**SELECTED EXCERPT:**
________________________________________

Apple's appeal. Filed at the EU General Court on July 7, 2025. Apple's filing argues the Commission's decision and fine "go far beyond what the law requires" and that the mandated changes are "confusing and potentially harmful to both developers and users." A General Court ruling is expected to take multiple years.

What to watch next. Compliance with the 2026 full-structural deadlines (the rest of the interoperability roadmap and the App Store fee architecture). Any follow-on non-compliance procedures that the Commission opens on browser engines, default-app presentation, or App Store submission rules. The General Court's appellate ruling on the steering fine. Whether Meta's parallel DMA appeal (the Commission imposed a €200 million fine on Meta on the same date for related "pay-or-consent" violations) produces useful precedent.

Case
Cameron v. Apple Inc.
N.D. Cal. · 4:19-cv-03074 (Gonzalez Rogers, J.)
USAntitrust / Class
N.D. Cal.
Settled
Jun 2019
The developer-side class action alleging the App Store's 30% commission and IAP requirement constituted monopolization. Settled August 2021 for $100 million plus structural App Store changes; final distributions ran through 2025.

________________________________________

**TASKS TO COMPLETE:**
a) From the Apple litigation summary, list every area that the summary names as a possible subject of follow-on non-compliance procedures by the Commission.
b) Write the next part of the Apple litigation summary, starting after its final sentence about the Cameron v. Apple settlement.

**COLLECTED DATA:**
________________________________________

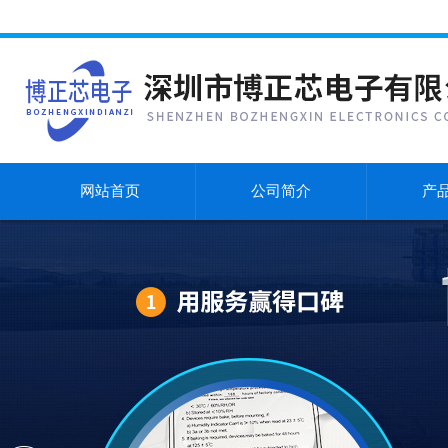
网站首页
公司简介
产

________________________________________

**TASK RESULTS:**
a)
- Browser engines
- Default-app presentation
- App Store submission rules

b)
Plaintiffs. Donald R. Cameron, Pure Sweat Basketball, Inc., and a putative class of US iOS developers who earned proceeds from the US App Store between 2008 and the settlement period. Filed June 4, 2019 in the Northern District of California, before the same Judge Yvonne Gonzalez Rogers who later presided over Epic v. Apple.

Theory of liability. Sherman Act §§ 1 and 2, plus California state-law claims, on the same App-Store-distribution-monopoly theory Epic would later litigate. Distinct from Pepper (consumer side) and Epic (single large developer) by being a developer class action.

Settlement. Announced August 26, 2021 on the eve of the Epic trial ruling, approved June 10, 2022. The deal had three components:

  • A $100 million Small Developer Assistance Fund. US developers who earned $1 million or less per calendar year from the US App Store between 2015 and 2021 were eligible. Minimum payments started at $250 and ranged up to roughly $30,000 per claimant.
  • The Small Business Program 15% commission rate (introduced November 2020) committed in writing for at least three more years.
  • Several App Store policy changes, including allowing developers to use information collected within the app to communicate alternative payment options to users via channels outside the app (e.g. email).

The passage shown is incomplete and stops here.